Notre Dame de Namur recognizes union rights of tenured faculty

seiu 1021 faculty

Courtesy SEIU 1021

While a few Catholic colleges are, sadly, scanning US labor law for opportunities to prevent adjuncts from organizing, Notre Dame de Namur is taking a step in the opposite direction: scanning the law for opportunities to implement Catholic social teaching on the rights of labor. Ever since NLRB v. Yeshiva in 1980, the law has generally held that tenured university faculty are “management” and not under National Labor Relations Act jurisdiction. This doesn’t actually mean that they can’t form unions and bargain, but it does give university administrators a green light if they choose the path of union busting. But when the tenured faculty at Notre Dame de Namur sought to join SEIU 1021, the administration didn’t look for a way to thwart them but a way to recognize their right to organize. Faculty voted 35-6 to join the union, and according to Inside Higher Education the university is evaluating its governance structure to ensure it is compatible with the NLRA.
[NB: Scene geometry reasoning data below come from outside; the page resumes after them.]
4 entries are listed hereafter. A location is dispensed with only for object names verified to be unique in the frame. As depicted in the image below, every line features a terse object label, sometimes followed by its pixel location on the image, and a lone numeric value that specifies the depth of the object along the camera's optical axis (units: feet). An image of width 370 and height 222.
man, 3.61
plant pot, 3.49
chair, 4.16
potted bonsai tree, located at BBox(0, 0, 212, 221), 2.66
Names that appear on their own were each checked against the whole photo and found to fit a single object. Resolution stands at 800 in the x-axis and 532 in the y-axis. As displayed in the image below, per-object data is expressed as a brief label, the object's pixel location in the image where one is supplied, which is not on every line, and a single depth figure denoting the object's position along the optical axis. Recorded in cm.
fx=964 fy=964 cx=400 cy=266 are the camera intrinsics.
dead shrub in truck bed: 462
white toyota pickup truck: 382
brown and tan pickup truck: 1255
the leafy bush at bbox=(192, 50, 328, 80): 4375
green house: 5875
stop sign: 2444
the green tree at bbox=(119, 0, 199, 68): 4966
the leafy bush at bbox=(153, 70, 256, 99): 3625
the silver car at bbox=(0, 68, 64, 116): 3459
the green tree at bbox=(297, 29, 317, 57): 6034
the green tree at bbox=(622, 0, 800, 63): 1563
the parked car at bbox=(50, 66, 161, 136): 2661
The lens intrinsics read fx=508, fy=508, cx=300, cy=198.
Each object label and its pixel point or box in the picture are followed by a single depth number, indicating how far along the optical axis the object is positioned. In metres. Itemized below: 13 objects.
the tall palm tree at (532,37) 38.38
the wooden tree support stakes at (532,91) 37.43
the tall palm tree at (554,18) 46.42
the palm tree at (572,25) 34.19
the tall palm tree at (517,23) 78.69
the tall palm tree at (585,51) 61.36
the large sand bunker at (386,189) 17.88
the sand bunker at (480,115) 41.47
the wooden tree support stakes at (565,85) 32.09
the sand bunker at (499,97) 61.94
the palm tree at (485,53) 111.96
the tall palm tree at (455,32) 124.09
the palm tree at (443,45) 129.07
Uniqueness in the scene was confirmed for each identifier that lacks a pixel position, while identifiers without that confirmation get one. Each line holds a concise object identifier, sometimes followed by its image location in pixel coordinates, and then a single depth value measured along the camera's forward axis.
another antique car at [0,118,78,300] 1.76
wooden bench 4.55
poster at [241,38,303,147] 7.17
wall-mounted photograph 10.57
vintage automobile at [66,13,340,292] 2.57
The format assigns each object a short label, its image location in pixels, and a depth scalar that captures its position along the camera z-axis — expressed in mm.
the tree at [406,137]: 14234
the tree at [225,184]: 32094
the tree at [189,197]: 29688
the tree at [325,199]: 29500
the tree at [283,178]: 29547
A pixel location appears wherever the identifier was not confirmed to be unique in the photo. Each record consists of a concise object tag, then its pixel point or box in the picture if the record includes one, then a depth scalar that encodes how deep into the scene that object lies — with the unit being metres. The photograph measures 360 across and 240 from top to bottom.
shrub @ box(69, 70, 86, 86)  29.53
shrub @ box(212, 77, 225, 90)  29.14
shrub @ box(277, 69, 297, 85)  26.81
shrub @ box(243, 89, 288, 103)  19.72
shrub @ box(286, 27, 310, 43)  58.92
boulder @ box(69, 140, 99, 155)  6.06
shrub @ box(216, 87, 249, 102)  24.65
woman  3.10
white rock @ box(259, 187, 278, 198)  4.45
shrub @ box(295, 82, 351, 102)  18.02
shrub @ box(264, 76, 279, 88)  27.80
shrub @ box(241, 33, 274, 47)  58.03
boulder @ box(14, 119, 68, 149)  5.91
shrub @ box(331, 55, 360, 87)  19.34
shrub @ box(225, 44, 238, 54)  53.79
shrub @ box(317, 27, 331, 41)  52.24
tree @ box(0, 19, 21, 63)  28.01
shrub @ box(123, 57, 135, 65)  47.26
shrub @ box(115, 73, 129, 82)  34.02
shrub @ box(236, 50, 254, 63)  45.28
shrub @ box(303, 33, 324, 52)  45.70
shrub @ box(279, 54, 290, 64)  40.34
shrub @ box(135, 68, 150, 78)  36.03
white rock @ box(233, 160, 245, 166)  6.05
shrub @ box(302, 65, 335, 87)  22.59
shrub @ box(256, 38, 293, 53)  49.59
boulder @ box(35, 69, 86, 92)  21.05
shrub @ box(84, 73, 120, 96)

It’s been a good couple of months for adjunct and contingent faculty organizing in Catholic Higher Education, with a growing number of universities appreciating that honoring the rights of labor is part of our Catholic identity, not a threat to it. In May and June, contingent faculty at Holy Names University (Oakland CA) and St. Louis University (MO) have voted union yes; ballots will be counted June 17 at St. Martin’s University (Lacey WA).

3 replies
  1. University Employee at NDNU
    University Employee at NDNU says:

    Ummm…..this article author needs to reassess the situation. The administration actively fought the unionization of the tenured faculty, going so far as to utilize legal grounds to try to halt it as well as the president sending out an email with her strong advocacy for NOT unionizing. The university did not in any way go out looking for ways to implement social justice. The faculty pushed for this process. The administration challenged it.

    • Clayton Sinyai
      Clayton Sinyai says:

      It’s true, no group of workers anywhere in America gets a union without a hard-fought organizing effort. And it doesn’t surprise me to hear that administrators discouraged the faculty from doing so: managers who face an organizing effort almost always react defensively. Often, with time, they discover that negotiating with their employees is not so bad, and can even bring new perspectives on shared problems — but at the start a union effort is usually perceived as a personal rejection.

      But I’m a glass half full guy. Ever since the Yeshiva, most private universities have just told tenured faculty seeking a union to go pound sand. A few agree to some kind of bargaining arrangement, but hold the professors’ “exempt status” over their heads. This is the first case I have heard of where a private university was cooperating with a faculty group to establish their eligibility for rights under the NLRA. Surely that counts for something!

  2. Donald C. Carroll, Pres. Law Offices of Carroll & Scully, Inc,, Adj. Prof. of Law, Univ. of San Francisco, Emeritus Trustee, NDNU
    Donald C. Carroll, Pres. Law Offices of Carroll & Scully, Inc,, Adj. Prof. of Law, Univ. of San Francisco, Emeritus Trustee, NDNU says:

    NDNU says that “justice” is at the heart of its mission. While it could have agreed to a neutral’s check of authorization cards instead of holding out for an NLRB election, it did not try to obstruct the right of the faculty, both part-time and full-time, to decide for themselves whether they wanted to be represented by a union. In doing this NDNU was doing no more than acting in accord with Catholic Social Teaching and its own mission. What comes next, viz. collective bargaining, will be the real test of whether the parties can reach an agreement(s). While I am not involved in the process, I am told that negotiating was expected to begin upon the beginning of the school year with a hope that an agreement can be reached by the end of the year. If the negotiations are going to be weighed down by University demands that faculty give up certain things that University advisers would characterize as “managerial” in nature, then the negotiations may become quite difficult and may involve litigation. Thus, the goal of Catholic Social Teaching that there be an agreement to protect the workers still remains to be achieved. Until then, there is nothing to be celebrating. Hopefully, the University will not do anything to appear punitive, and will be able to address the faculty’s issues to the mutual satisfaction of all.